Prof. Dr. Oscar Luiz Brisolara
Criei-me num meio e numa cultura em que a morte e suas manifestações era, muitas vezes, banalizada. Havia hábitos e necessidades que estavam vinculados a processos de morte.
Esse era o tipo de animal que mais facilmente se criava. Eram também as maiores vítimas do processo todo. Era a mais abundante proteína de origem animal disponível naqueles lugares ermos de pessoas rudes e simples.
Geralmente, torcia-se-lhes o pescoço e se as jogava ao chão onde saltavam macabramente até a vida se lhes fugir lentamente. Quando ficassem imóveis, eram colocadas em uma bacia e água fervente era jogada sobre as penas. Isso facilitava a depenagem.
Depois, abriam-se-lhes as entranhas. Retiravam-se os intestinos. Do meio deles, colhia-se o fígado, a moela, o coração, que eram os chamados miúdos aproveitáveis para o consumo humano. Se houvesse ovos em processo de formação, também eram separados. Esses, eram dispostos numa cadeia, desde os menores, que eram apenas uma bolota de gema, até os maiores, que às vezes já estavam prontos com casca e tudo. A moela tinha de ser batida para soltar uma camada interna dura, que precisava ser removida.
Como as aves não possuem dentes, tudo o que elas ingerem é depositado no papo, uma espécie de estômago, onde os alimentos são amolecidos pela umidade.

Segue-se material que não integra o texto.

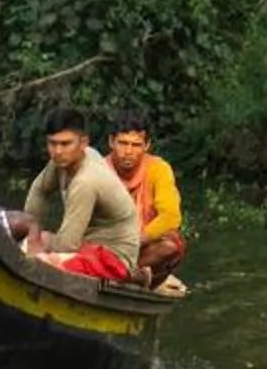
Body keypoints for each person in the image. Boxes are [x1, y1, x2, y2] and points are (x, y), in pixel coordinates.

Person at [22, 108, 141, 280]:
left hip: (113, 257)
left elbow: (66, 246)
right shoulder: (61, 161)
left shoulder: (85, 181)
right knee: (32, 241)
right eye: (52, 143)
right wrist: (31, 234)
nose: (57, 151)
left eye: (65, 144)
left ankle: (134, 277)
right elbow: (39, 190)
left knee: (41, 260)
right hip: (84, 245)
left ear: (83, 143)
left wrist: (40, 245)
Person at [105, 111, 186, 285]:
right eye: (122, 143)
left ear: (147, 145)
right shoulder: (99, 170)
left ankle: (125, 276)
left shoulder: (159, 169)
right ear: (111, 142)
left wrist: (134, 241)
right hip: (107, 250)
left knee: (172, 247)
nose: (128, 151)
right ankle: (121, 274)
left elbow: (171, 217)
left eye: (136, 145)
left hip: (142, 248)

Em seguida passam para a moela, uma espécie de triturador, com movimentos peristálticos contínuos. A ave engole pequenas pedras, conhecidas cientificamente como gastrolitos, que associados a enzimas específicas fazem a digestão de todos os alimentos para serem metabolizados pelo organismo do animal. Observei, muitas vezes, um fato curioso. Elas engoliam cortantes cacos de vidro. E eles eram expelidos nas fezes completamente arredondados, eliminadas todas as arestas afiadas. Isso se dá devido ao atrito com os gastrolitos e à alta temperatura interna da moela. Aliás, a temperatura interna normal do corpo da galinha é muito superior à temperatura do corpo humano. Varia entre 41,5 e 42,5 graus Cº.
Nesse processo de abate, muitas vezes as penas também são aproveitadas para confeccionar colchões, acolchoados e travesseiros, mormente em lugares que se caracterizem por baixas temperaturas ambientais. As penas são revestidas de uma camada oleosa que protege o corpo da ave da água das chuvas.
A criança que cresce nas regiões rurais acompanha esses rituais da morte desde a mais tenra infância. Isso diminui gradativamente a sensibilidade de suas reações diante de atos que se caracterizam pela barbárie. Havia mesmo crianças que brincavam com as aves enquanto elas se debatiam no estertor da morte, diante das mães que consideravam essas atitudes naturais. A maioria delas apreciava todo o processo de abertura e trinchamento do corpo do animal.